Ottawa : fini les voitures à essence en 2035!

12 Juillet 2021 PAR Jean-Sébastien Poudrier

Voici une nouvelle qui n’a rien d’anodin, surtout si vous êtes un adepte d’automobile à essence, mais avant de vous rendre dans les rues pour manifester, je vous suggère de porter attention aux détails et surtout de lire le reste de mon article.
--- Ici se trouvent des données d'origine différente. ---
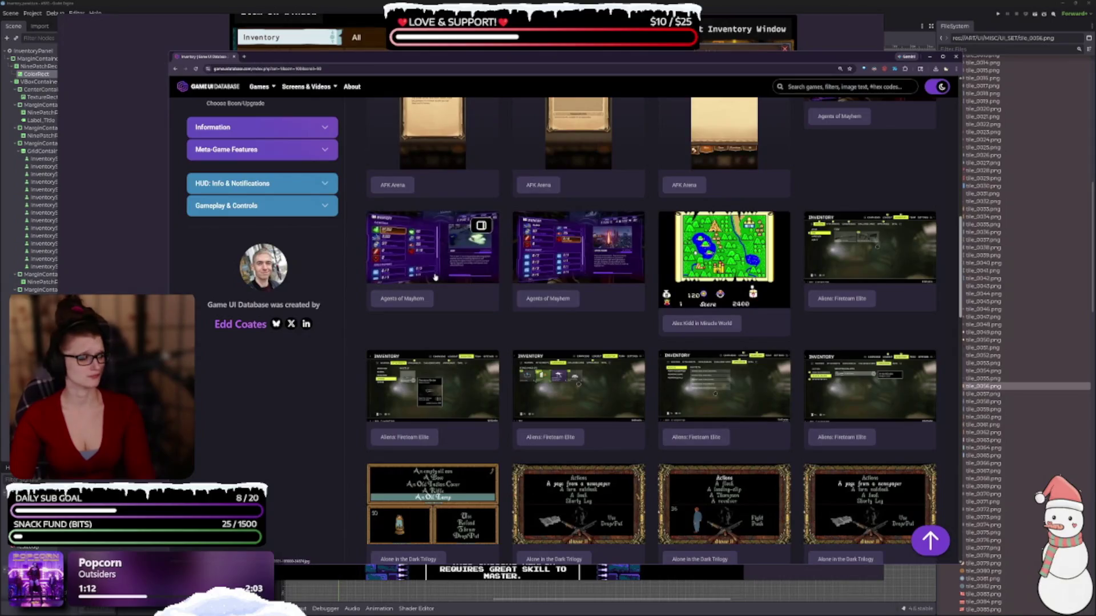
{"action": "scroll", "coordinate": [425, 285], "scroll_direction": "down", "scroll_amount": 3}
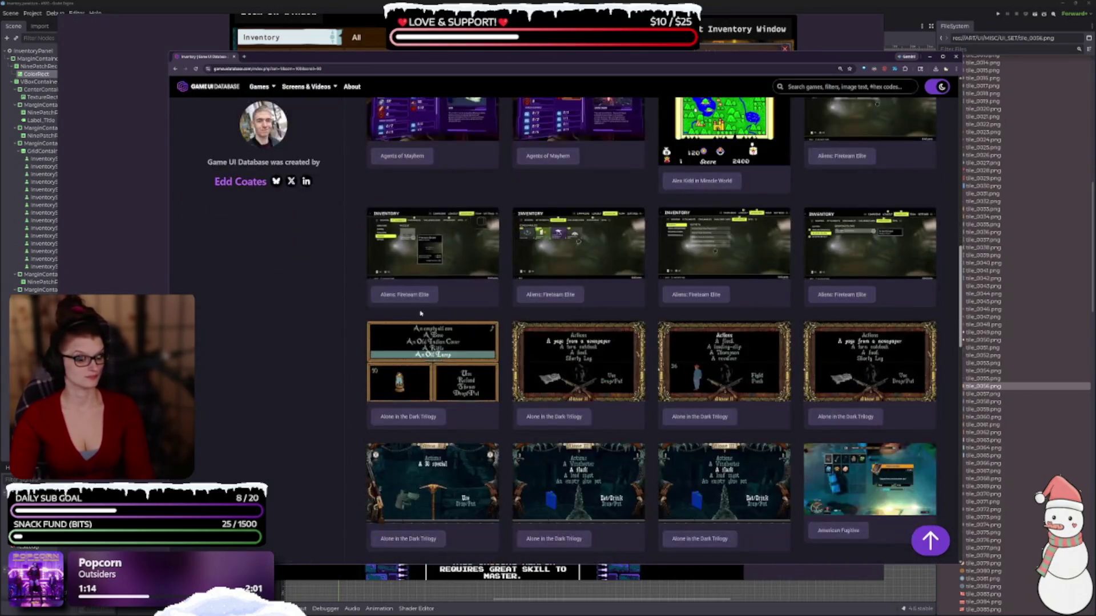
{"action": "scroll", "coordinate": [418, 271], "scroll_direction": "down", "scroll_amount": 3}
Avant tout, il faut comprendre que ce ne sont pas tous les véhicules à essence qui seront bannis du territoire canadien. Ce que le gouvernement souhaite, c’est simplement d’interdire la vente de véhicules neufs à essence. Autrement dit, les véhicules d’occasion à essence pourront encore être vendus sur le territoire canadien. De plus, il faut savoir que le gouvernement du Canada n’est pas le seul à s’être fixé un tel objectif puisque nombreux sont les constructeurs automobiles qui veulent électrifier l’entièreté de leur gamme pour 2035 eux aussi. Ainsi, on peut dire que tout le monde avance dans la même direction, mais là où ça devient intéressant, c’est lorsqu’on se met à lire les petites lignes et surtout à décortiqué le jargon utiliser par les constructeurs automobiles. Mon objectif n’est pas de mettre à jour une théorie du complet, mais j’ai la profonde sensation que ni le gouvernement et surtout ni les constructeurs automobiles veulent réellement mettre un terme à la voiture à essence.

Une question de politique

D’abord, notons que le communiqué de presse du gouvernement même ne mentionne pas directement les véhicules électriques. On parle plutôt de véhicule zéro émission, ce qui est assez pour flouer la majorité des gens. Ainsi, il n’est pas forcément question de mettre un terme à la vente de véhicule à essence, mais plutôt de mettre un terme aux émissions de gaz à effets de serre, ce qui est complètement différent comme objectif. Les voitures électriques semblent la solution idéale pour plusieurs, mais ce n’est pas un avis que tout le monde partage. Porsche et Bentley travaillent notamment sur le développement d’un carburant plus propre que l’électricité et qui pourrait éventuellement remplacer les carburants fossiles. Ainsi, si on en croit le discourt du gouvernement, les véhicules à essence conventionnelle deviendraient eux aussi éligible à la description véhicule zéro émission.

Une mission impossible?

D’ailleurs, si on prend cette stratégie au sens large, aucun véhicule ne serait techniquement éligible à la vente au Canada après 2035, du moins pas avec les méthodes de fabrication actuelle. Vous savez, le fait de rouler avec un véhicule à essence produit des gaz à effet de serre, mais ce qu’on oublis souvent, c’est que ces véhicules ont été assemblés dans des usines qui elles aussi produisent des gaz a effets de serre. Et je ne vous parle même pas des procédés qui servent à l’extraction des matériaux nécessaires à la fabrication des batteries pour véhicules électriques.

Un objectif vague amène è être révisé

Encore une fois, je ne veux pas jouer au complotiste, mais je crois que c’est volontaire que le communiqué de presse du gouvernement soit aussi vague, car le gouvernement lui-même ne sait pas exactement où la ligne du véhicule zéro émission doit se tracer. Au final, je crois qu’il faudra faire preuve d’un peu plus de patience avant de connaître les intentions réelles du gouvernement sur le plan législatif et qui sait, si des entreprises amènent d’autres solutions avant 2035, peut-être que le gouvernement du Canada va complètement changer son discours ou du moins, l’adapter à la situation.